Ultimately it falls to a business to hold themselves accountable to their own written standards, but also it gives employees power to hold their employers accountable.
Success depends on a lot of hard work from both sides, but by introducing an HR programme we hope to make the process easier for businesses. This is not about calling out employers as wrong or to correct them.
Instead, it’s about acknowledging that employers have so much to do when running a business and that any way that we can help them to make things clear will positively impact their own accountability.
The first step is to acknowledge that unconscious bias exists and that we have it embedded in us based on cultural and political representations of marginalised groups.
Acknowledging it doesn’t mean that you have to say ‘I’m deeply guilty and I need to make amends’. Instead, it means acknowledging the fact that it exists and that there is always room to improve.
“Without acknowledging the community, it is impossible to do the work of diversity, equity and inclusion”
That’s why when we create HR processes the documents cannot be set in stone and must be ‘living’. This process links to another big learning from our programme relating to the use of language for marginalised people.
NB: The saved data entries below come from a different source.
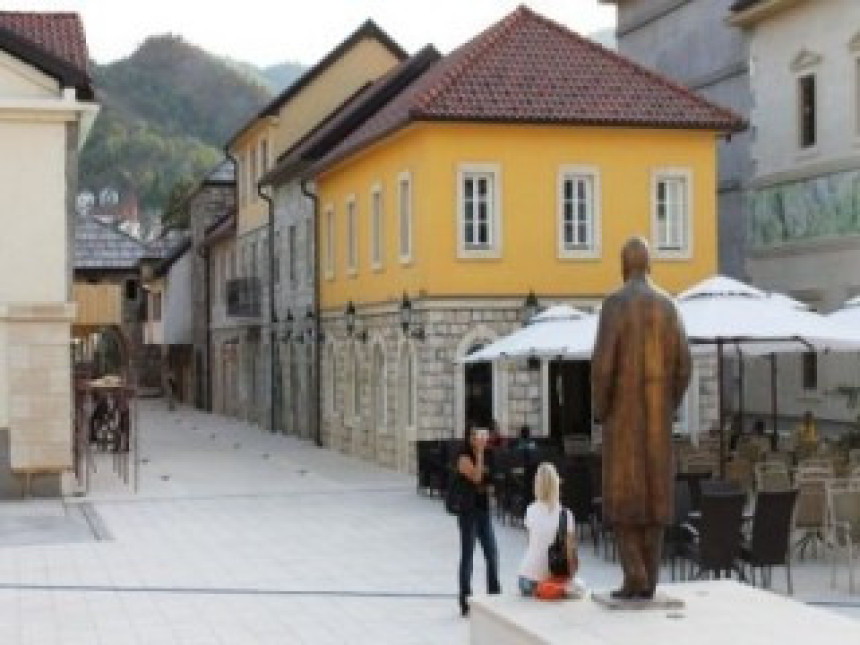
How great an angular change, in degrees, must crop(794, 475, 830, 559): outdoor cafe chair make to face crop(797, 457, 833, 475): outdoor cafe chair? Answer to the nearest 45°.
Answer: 0° — it already faces it

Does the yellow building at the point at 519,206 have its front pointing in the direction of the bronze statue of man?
yes

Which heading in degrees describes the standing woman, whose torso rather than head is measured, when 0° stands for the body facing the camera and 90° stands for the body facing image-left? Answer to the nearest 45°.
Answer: approximately 315°

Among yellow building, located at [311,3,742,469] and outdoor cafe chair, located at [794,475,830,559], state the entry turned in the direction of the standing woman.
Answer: the yellow building

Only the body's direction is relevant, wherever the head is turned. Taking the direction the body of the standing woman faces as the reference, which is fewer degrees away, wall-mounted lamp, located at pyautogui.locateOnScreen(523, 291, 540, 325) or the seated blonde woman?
the seated blonde woman

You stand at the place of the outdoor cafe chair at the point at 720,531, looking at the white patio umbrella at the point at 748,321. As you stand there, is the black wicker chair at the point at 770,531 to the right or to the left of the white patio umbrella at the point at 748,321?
right

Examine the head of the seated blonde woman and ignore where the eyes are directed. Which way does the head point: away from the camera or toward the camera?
away from the camera

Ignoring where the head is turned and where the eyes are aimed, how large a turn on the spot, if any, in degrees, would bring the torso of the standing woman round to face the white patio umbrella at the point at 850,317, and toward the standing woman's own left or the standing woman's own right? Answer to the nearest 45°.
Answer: approximately 90° to the standing woman's own left

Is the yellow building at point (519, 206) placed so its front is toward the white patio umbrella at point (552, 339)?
yes

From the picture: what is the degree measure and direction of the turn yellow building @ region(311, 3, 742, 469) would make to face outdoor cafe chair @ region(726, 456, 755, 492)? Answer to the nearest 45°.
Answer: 0° — it already faces it

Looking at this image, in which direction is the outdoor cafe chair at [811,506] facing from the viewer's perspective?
away from the camera

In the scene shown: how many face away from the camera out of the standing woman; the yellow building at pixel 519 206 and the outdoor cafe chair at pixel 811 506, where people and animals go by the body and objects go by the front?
1

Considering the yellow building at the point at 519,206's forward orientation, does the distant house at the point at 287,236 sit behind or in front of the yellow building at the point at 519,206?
behind

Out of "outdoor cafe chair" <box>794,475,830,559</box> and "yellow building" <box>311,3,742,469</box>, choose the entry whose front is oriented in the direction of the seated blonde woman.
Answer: the yellow building

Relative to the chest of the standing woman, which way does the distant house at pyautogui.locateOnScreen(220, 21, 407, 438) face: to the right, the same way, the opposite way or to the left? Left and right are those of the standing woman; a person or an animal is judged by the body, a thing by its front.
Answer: to the right

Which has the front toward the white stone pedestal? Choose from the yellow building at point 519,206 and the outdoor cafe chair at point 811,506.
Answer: the yellow building
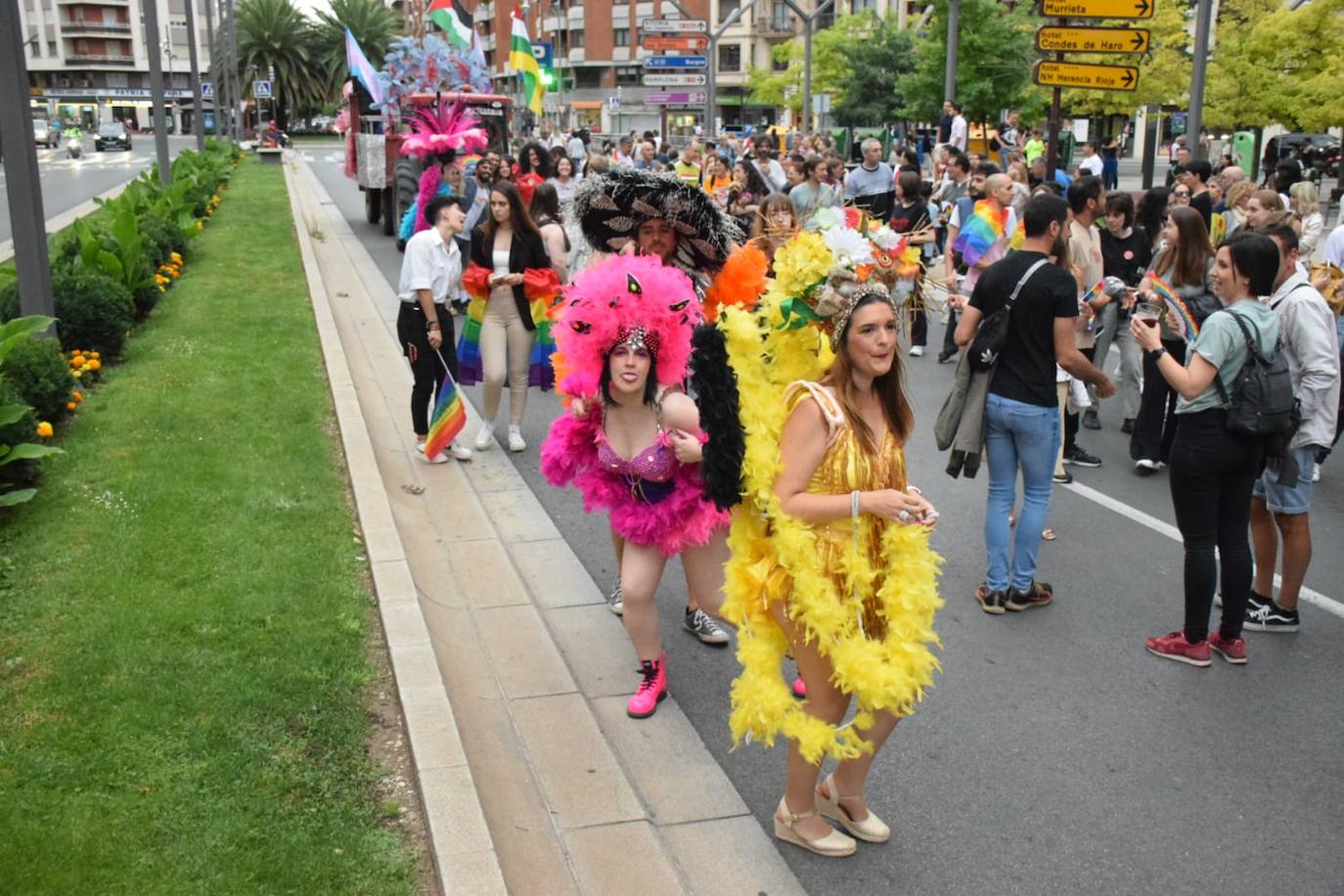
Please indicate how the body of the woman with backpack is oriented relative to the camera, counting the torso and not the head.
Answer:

For example, racial and ethnic minorities was a term that we used in the beginning for people from communities of colour. Another example is that initially we used the term ‘disabilities’, and now we’ve split that into two groups of neurodivergent and disabled people based on our evolving use of language.
We also need to acknowledge that the work of diversity, equity and inclusion means acknowledging specific issues on a macro level and that broad umbrella policies are ultimately band-aids – and that these are often band-aids over bullet wounds.
Coffee businesses must be community minded
Gentrification in US communities is a huge issue that we’ve been grappling with for what seems like my entire coffee career. The expansion of coffee shops is often seen a wonderful thing for neighbourhoods. But across the US, the appearance of a specialty coffee shop where there has never been one before is often a harbinger of doom for long-term residents, signalling increasing property values and the threat of landlord evictions.
Coffee shop owners should be asking themselves where they are situated, who they are serving and who are they trying to serve. Without acknowledging the community, it is impossible to do the work of diversity, equity and inclusion.
The coffee industry has the great advantage of touching the lives of so many people throughout the supply chain and provides brilliant exposure to people from all walks of life.
Listening to how communities want to identify and be treated means exposing yourself to people you may not have encountered before. Only then is it possible to pinpoint the roadblocks that have been put up against individuals in the workplace and overcome them.